Even in the best of times, leading the State Bar of California is a daunting task. With more than 270,000 members and varied concerns facing the state’s legal profession, meaningful progress demands boundless energy and patience.
Becoming the organization’s chair amid a raging pandemic — like Sean SeLegue ’91 did in September — requires an even deeper commitment to the issues that affect California’s prosecutors and public defenders, litigators and transactional attorneys, in-house counsel and solo practitioners.
SeLegue served many State Bar roles before assuming its top position. But COVID-19’s jarring impact presented new challenges — including administering California’s bar exam online for the first time and creating a provisional licensing system.
“Thanks to the hard work of Bar staff and board members, we’ve also maintained focus on other policy and reform initiatives during the pandemic, including working to close the justice gap and studying the effectiveness and fairness of California’s bar exam and discipline system,” SeLegue says. “We want to take a fresh look at these core State Bar functions.”
A partner in Arnold & Porter’s San Francisco office, SeLegue has carved out two highly successful practice areas.
As an appellate specialist, he handles appeals in areas such as real estate, partnership disputes, and securities law. As an attorney liability and ethics lawyer, he advises and represents lawyers and firms in matters such as disqualification motions and mal-practice and malicious prosecution actions.
Eager to confront the stubbornly subpar diversity among California’s lawyers, the State Bar under SeLegue’s leadership is helping to gather data and to convene key participants each year at a diversity summit. The State Bar sponsored two such summits in 2020, one focused on private practice and the other on public interest law.
“It’s important to listen to our colleagues, take to heart their experiences, and reconsider standard practices that can impede diversity in the profession,” he says. “It’s also critical to be intentional and focused on this issue, which will not solve itself.”

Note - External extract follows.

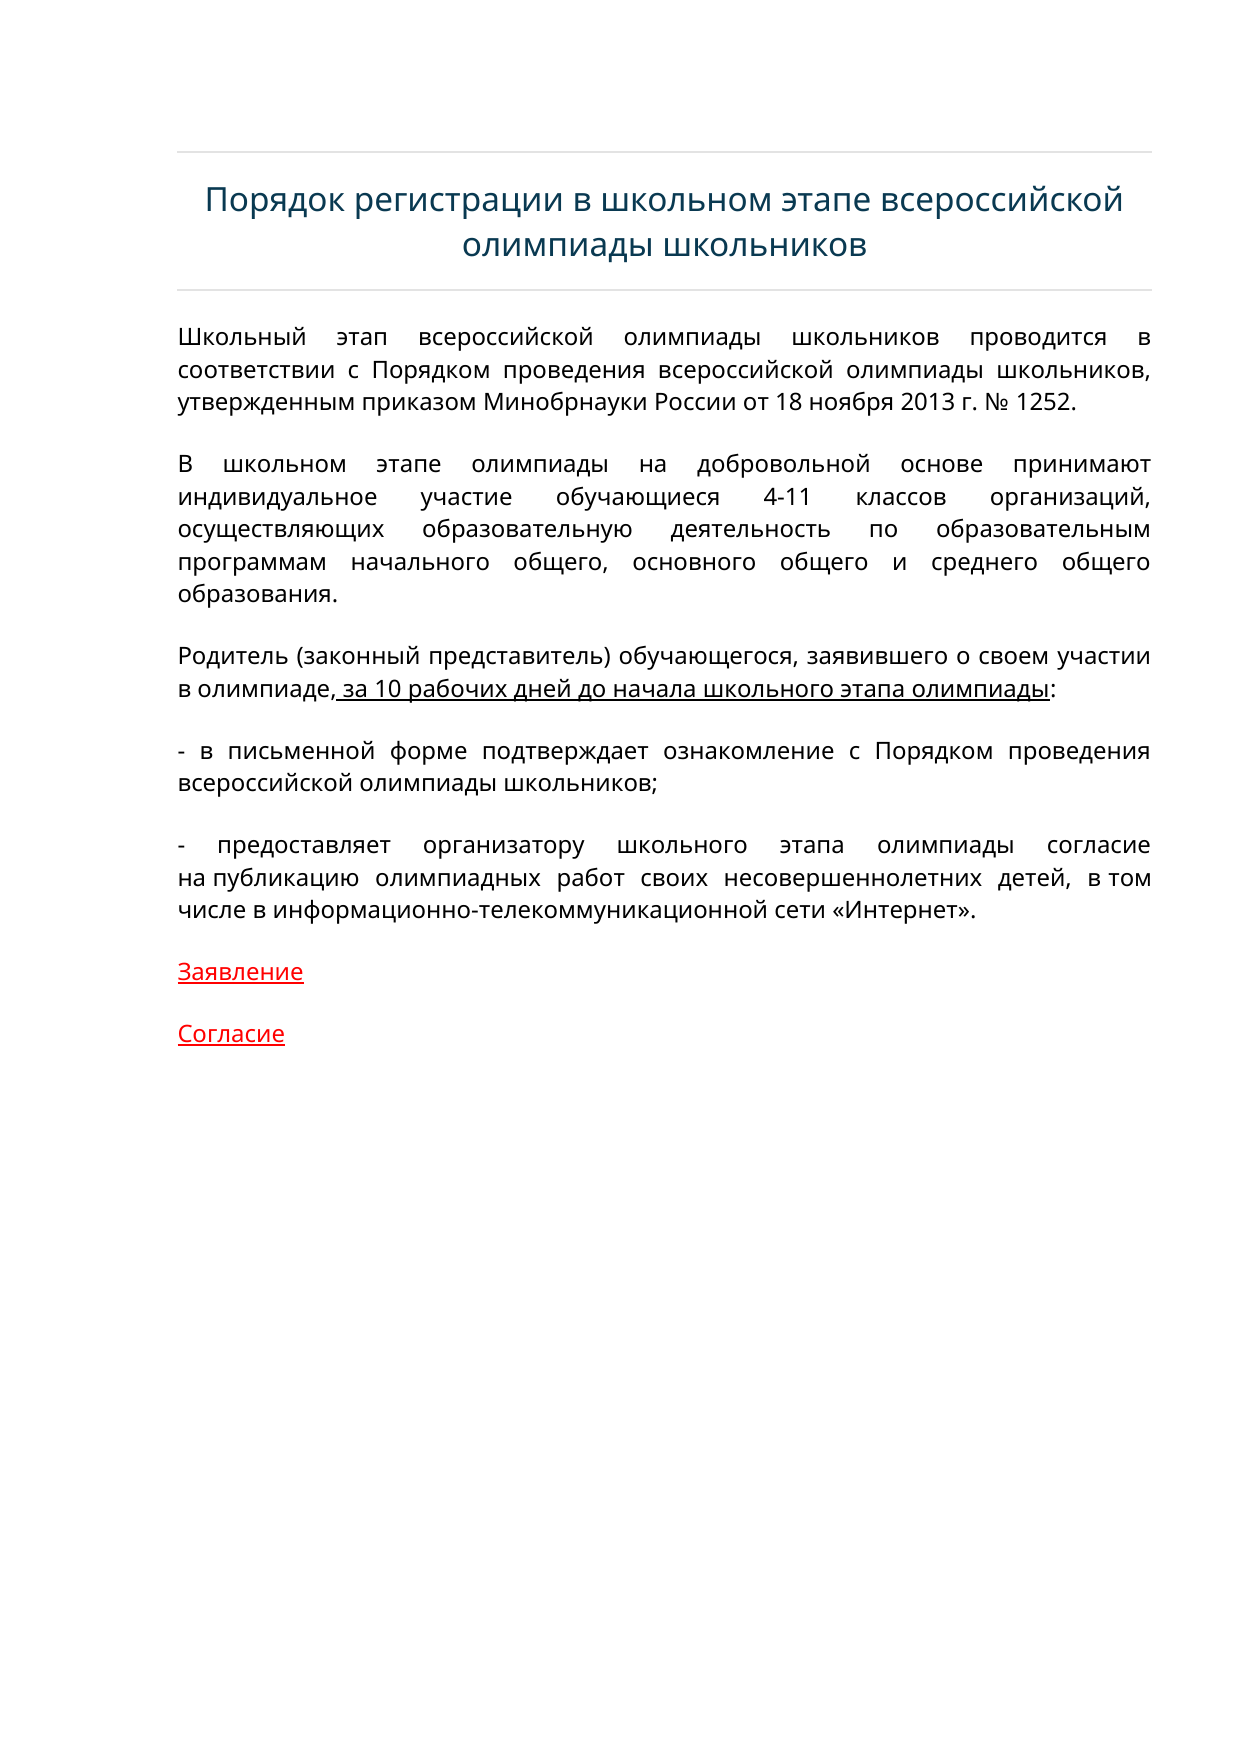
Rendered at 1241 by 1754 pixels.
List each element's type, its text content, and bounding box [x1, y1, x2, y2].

The State Bar’s second openly LGBTQ chair, joining fellow alumnus Michael Colantuono ’88, SeLegue is a steadfast Berkeley Law supporter and actively engaged with the school — calling it “a special community that prizes excellence and public service.” Having attended when tuition was dramatically lower thanks to significant state funding that has since eroded, he cites “a feeling of responsibility to support the institution.”
As for the State Bar’s prodigious to-do list, SeLegue remains unbowed.
“I’ve enjoyed the reform-minded focus of the board in the years I’ve served,” he says. “Leading the organization provides further opportunity to effectuate positive change and maintain the integrity of the institution.”